PITTSBURGH (KDKA) – Tomorrow marks two years since a scathing grand jury report laid out in nauseating detail decades of the sexual abuse of underage victims at the hands of the clergy.
“People in Pittsburgh couldn’t believe that something like that did and could happen here,” said Gretchen Jezerc.READ MORE: WATCH: Girl Challenges Pittsburgh Police Officer And Former Pitt Football Player To Race
Out of the shock and shame, Bishop David Zubik proposed bold new action, including support for victims, great financial transparency and increased accountability.
At the time Zubik said: “This is a new day.

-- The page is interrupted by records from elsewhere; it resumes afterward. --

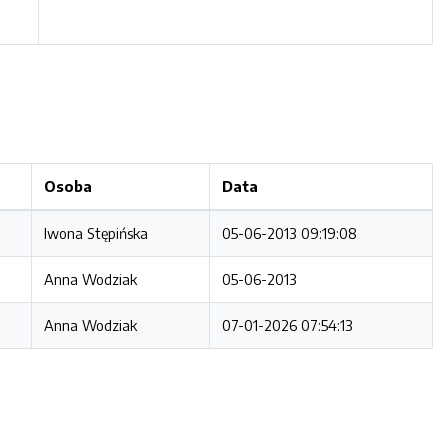
Osoba
Data
Iwona Stępińska
05-06-2013 09:19:08
Anna Wodziak
05-06-2013
Anna Wodziak
07-01-2026 07:54:13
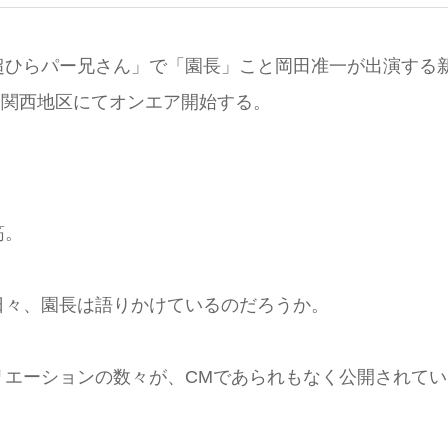
超ひらパー兄さん」で「園長」こと岡田准一が出演する
り関西地区にてオンエア開始する。
筋。
日々、園長は語りかけているのだろうか。
リエーションの数々が、CMであられもなく公開されてい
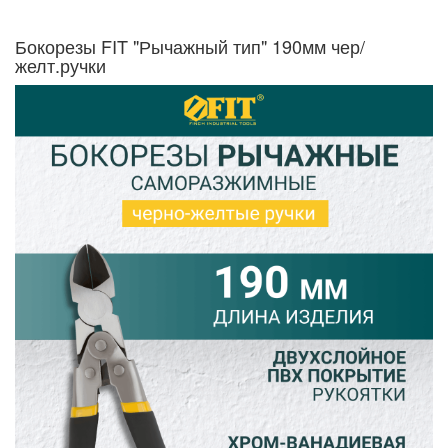
Бокорезы FIT "Рычажный тип" 190мм чер/
желт.ручки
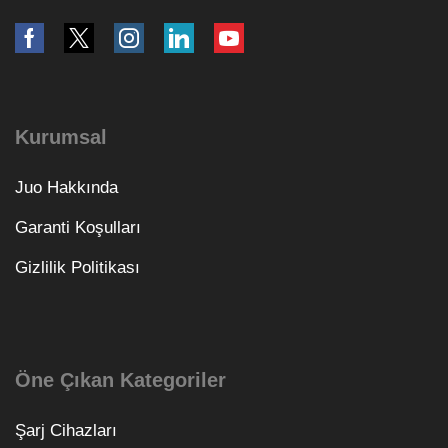
Kurumsal
Juo Hakkında
Garanti Koşulları
Gizlilik Politikası
Öne Çıkan Kategoriler
Şarj Cihazları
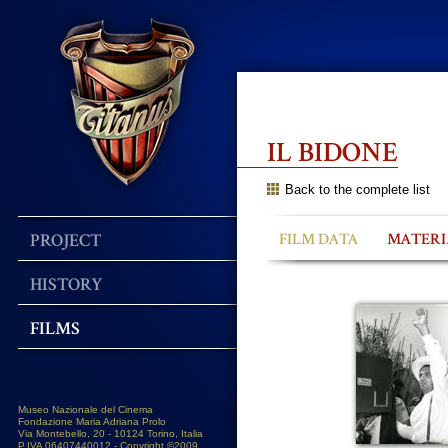
IL BIDONE
Back to the complete list
PROJECT
FILM DATA
MATERI
HISTORY
FILMS
Museo Nazionale del Cinema
Fondazione Maria Adriana Prolo
Via Montebello, 20 - 10124 Torino, Italia
P.IVA 06407440012 - Copyright ©2009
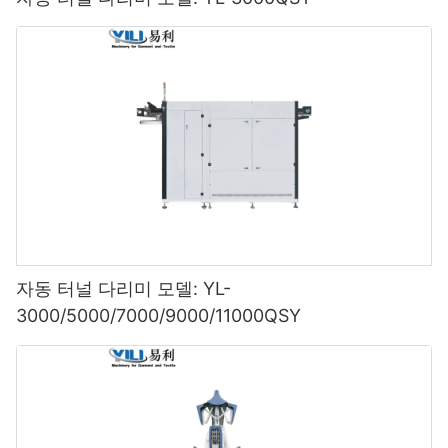
자동 터널 다리미 모델: YL-
3000/5000/7000/9000/11000QSY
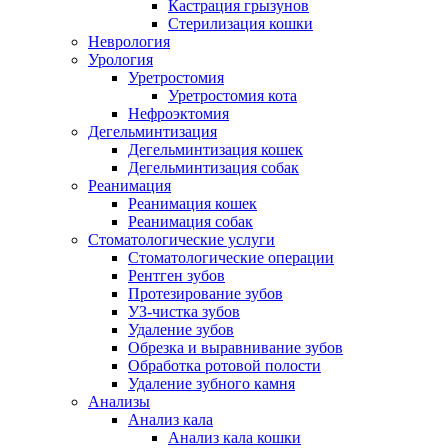
Кастрация грызунов
Стерилизация кошки
Неврология
Урология
Уретростомия
Уретростомия кота
Нефроэктомия
Дегельминтизация
Дегельминтизация кошек
Дегельминтизация собак
Реанимация
Реанимация кошек
Реанимация собак
Стоматологические услуги
Стоматологические операции
Рентген зубов
Протезирование зубов
УЗ-чистка зубов
Удаление зубов
Обрезка и выравнивание зубов
Обработка ротовой полости
Удаление зубного камня
Анализы
Анализ кала
Анализ кала кошки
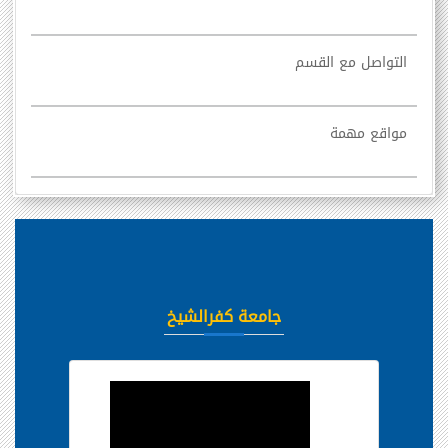
التواصل مع القسم
مواقع مهمة
جامعة كفرالشيخ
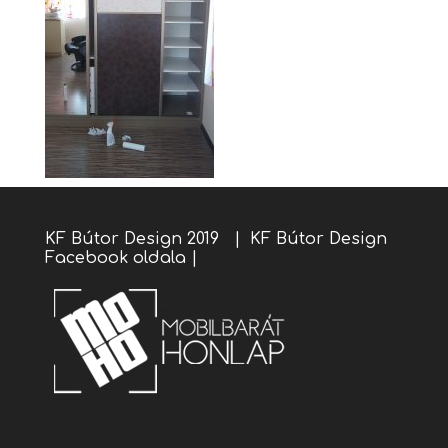
KF Bútor Design 2019 |
KF Bútor Design
Facebook oldala
|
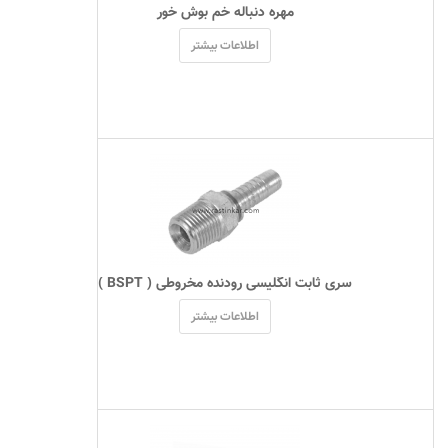
 مهره دنباله خم بوش خور 
اطلاعات بیشتر
 سری ثابت انگلیسی رودنده مخروطی ( BSPT ) 
اطلاعات بیشتر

One of the things I said is the church cannot remain the same as it was.”
But the laity group Concerned Catholics for Change in Our Church, which has called for more lay involvement in church affairs, says the diocese has fallen short.
“I think it’s fair to say we are disappointed overall in the progress that’s been made,” Jezerc said.READ MORE: Pittsburgh Weather: Warm Saturday, Chances Of Thunderstorms
Tomorrow, the group will issue a report card giving poor marks in victim support, financial transparency and lay oversight with an overall grade of C minus in partnering with the laity.
The bishop did form a pastoral council of lay people but Catholics for Change says all members were handpicked by the bishop and have effected no substantive change.
“This needs to be co-responsibility, not just a top down approach,” she said.
After years of declines in attendance and donations, the grand jury report set off another wave. Since then the diocese has been fighting off bankruptcy while paying out tens of millions of dollars to victims. Then COVID-19 hit. Catholics for Change says all the more reason for greater lay involvement to help save the church.MORE NEWS: Police Safely Locate Richard Gordon, Previously Missing 73-Year-Old Man
“What we’re seeing is an opportunity for the clergy to let go having to do it all, let go of some of the responsibility and let people who are volunteering their time, talent and treasure to actually help,” she said.